2010 has already thrown some pretty epic shit our way - Sonisphere anyone? But some of the biggest news thus far has to be the reformation of grunge/post-grunge stalwarts Soundgarden which may just about prevent Chris Cornell forever being seen as a total cunt. Did you hear his last single? How in the name of Dave Mustaine's ginger pubes that shite came from the same man who did Black Hole Sun and Jesus Christ Pose is beyond comprehension. I'll wager a bag of shiny silver they end up treading the boards at Download 2010.

On a lesser scale, the reformation of Travis Barker and Tim Armstrong's The Transplants looks set to happen in 2010. Although Diamonds and Guns has been locked in an underground basement and continually raped by shampoo adverts for the past few years it's still one of the catchiest tunes I've ever come across; I'm interested to see what these boys come up with next.

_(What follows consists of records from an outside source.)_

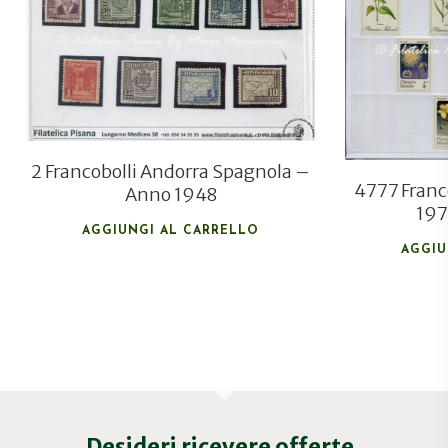
€
130,00
€
90,00
2 Francobolli Andorra Spagnola –
4777 Franco
Anno 1948
197
AGGIUNGI AL CARRELLO
AGGIU
Desideri ricevere offerte,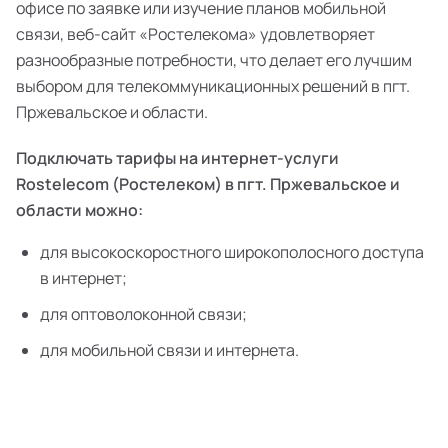
офисе по заявке или изучение планов мобильной
связи, веб-сайт «Ростелекома» удовлетворяет
разнообразные потребности, что делает его лучшим
выбором для телекоммуникационных решений в пгт.
Пржевальское и области.
Подключать тарифы на интернет-услуги
Rostelecom (Ростелеком) в пгт. Пржевальское и
области можно:
для высокоскоростного широкополосного доступа
в интернет;
для оптоволоконной связи;
для мобильной связи и интернета.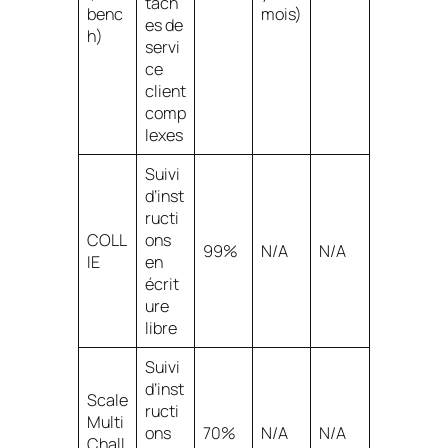
tâch
benc
mois)
es de
h)
servi
ce
client
comp
lexes
Suivi
d’inst
ructi
COLL
ons
99%
N/A
N/A
IE
en
écrit
ure
libre
Suivi
d’inst
Scale
ructi
Multi
ons
70%
N/A
N/A
Chall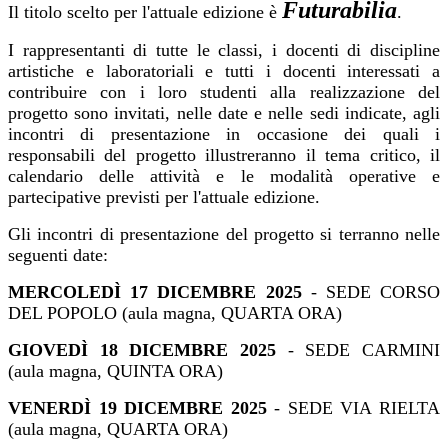
Futurabilia
Il titolo scelto per l'attuale edizione è
.
I rappresentanti di tutte le classi, i docenti di discipline
artistiche e laboratoriali e tutti i docenti interessati a
contribuire con i loro studenti alla realizzazione del
progetto sono invitati, nelle date e nelle sedi indicate, agli
incontri di presentazione in occasione dei quali i
responsabili del progetto illustreranno il tema critico, il
calendario delle attività e le modalità operative e
partecipative previsti per l'attuale edizione.
Gli incontri di presentazione del progetto si terranno nelle
seguenti date:
MERCOLEDÌ 17 DICEMBRE 2025
- SEDE CORSO
DEL POPOLO (aula magna, QUARTA ORA)
GIOVEDÌ 18 DICEMBRE 2025
- SEDE CARMINI
(aula magna, QUINTA ORA)
VENERDÌ 19 DICEMBRE 2025
- SEDE VIA RIELTA
(aula magna, QUARTA ORA)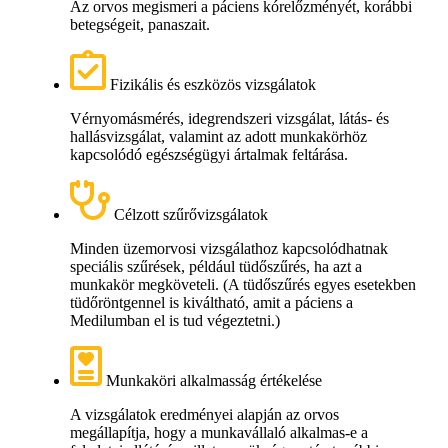
Az orvos megismeri a páciens kórelőzményét, korábbi
betegségeit, panaszait.
Fizikális és eszközös vizsgálatok
Vérnyomásmérés, idegrendszeri vizsgálat, látás- és
hallásvizsgálat, valamint az adott munkakörhöz
kapcsolódó egészségügyi ártalmak feltárása.
Célzott szűrővizsgálatok
Minden üzemorvosi vizsgálathoz kapcsolódhatnak
speciális szűrések, például tüdőszűrés, ha azt a
munkakör megköveteli. (A tüdőszűrés egyes esetekben
tüdőröntgennel is kiváltható, amit a páciens a
Medilumban el is tud végeztetni.)
Munkaköri alkalmasság értékelése
A vizsgálatok eredményei alapján az orvos
megállapítja, hogy a munkavállaló alkalmas-e a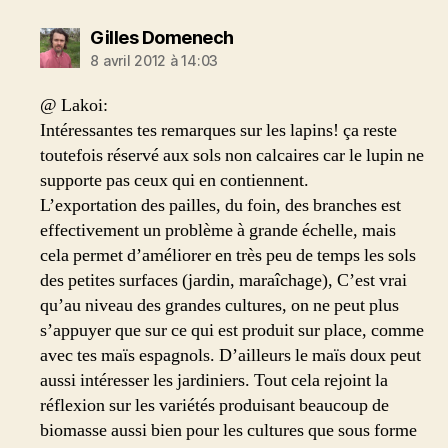
dit :
Gilles Domenech
8 avril 2012 à 14:03
@ Lakoi:
Intéressantes tes remarques sur les lapins! ça reste
toutefois réservé aux sols non calcaires car le lupin ne
supporte pas ceux qui en contiennent.
L’exportation des pailles, du foin, des branches est
effectivement un problème à grande échelle, mais
cela permet d’améliorer en très peu de temps les sols
des petites surfaces (jardin, maraîchage), C’est vrai
qu’au niveau des grandes cultures, on ne peut plus
s’appuyer que sur ce qui est produit sur place, comme
avec tes maïs espagnols. D’ailleurs le maïs doux peut
aussi intéresser les jardiniers. Tout cela rejoint la
réflexion sur les variétés produisant beaucoup de
biomasse aussi bien pour les cultures que sous forme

But all this pales in comparison to the big release of the year. Ladies, gentlemen and confused transgender types; spring 2010 sees the release of Roses & Thorns, the autobiography of the one and only Poison frontman, Brett Michaels. Cannot fucking wait.

And now to Norwich. If you've never been to Norwich, you're missing out on, um, some stuff. Lots of churches and a pub for every day of the year if my memory serves me correctly. Norwich was also the birthplace of the greatest band that never was: Massive Towbar. Massive Towbar was a project conceived by me and Big Mearz, the most Norfolk man in history. Our aim was to combine our favourite styles of the time into one conceptual powerhouse of punk and metal, with inspiration ranging from Cradle of Filth to Pist.On to NOFX. Unfortunately, he played bass, I played drums, and we never actually played together once but alas, the legend of Massive Towbar remains strong. My (somewhat tenuous) point is, Norwich creates some fucking brutal musicians. I've been digging into the new Annotations Of An Autopsy album for MetalasFuck and II: The Reign Of Darkness is kicking off the new year in the most horribly brutal of ways. It is, without exception, one of the heaviest albums I've come across and the best thing is, it's from these hallowed shores, particularly from the oft-maligned East Anglian region.

The British death metal scene has been a bit lacklustre of late but we're starting to produce some serious noisemakers who are causing trouble all over the place. Trigger The Bloodshed and Malefice both produced albums that hit my 2009 top 10, and AOAA have impressed the UK's music press with their latest outing. It's good to see bands from towns and cities we all know and love taking brutality to a new level. Despite not being particularly patriotic, I do get a smile on my face and a pang of pride when people from overseas read my reviews, listen to the albums and go "fuck this is heavy!".

On a final note, am I the only person who still buys CDs? Am I the only one who likes reading sleevenotes and lyrics nowadays? Does a download version of Judas Priest's British Steel have the same impact as the razor blade-adorned 12-inch or CD?

Until next time,


1 comment:

Rhi said...

Norwich. Ah-haa! Deaf metal and Alan Partridge. Fine bedfellows.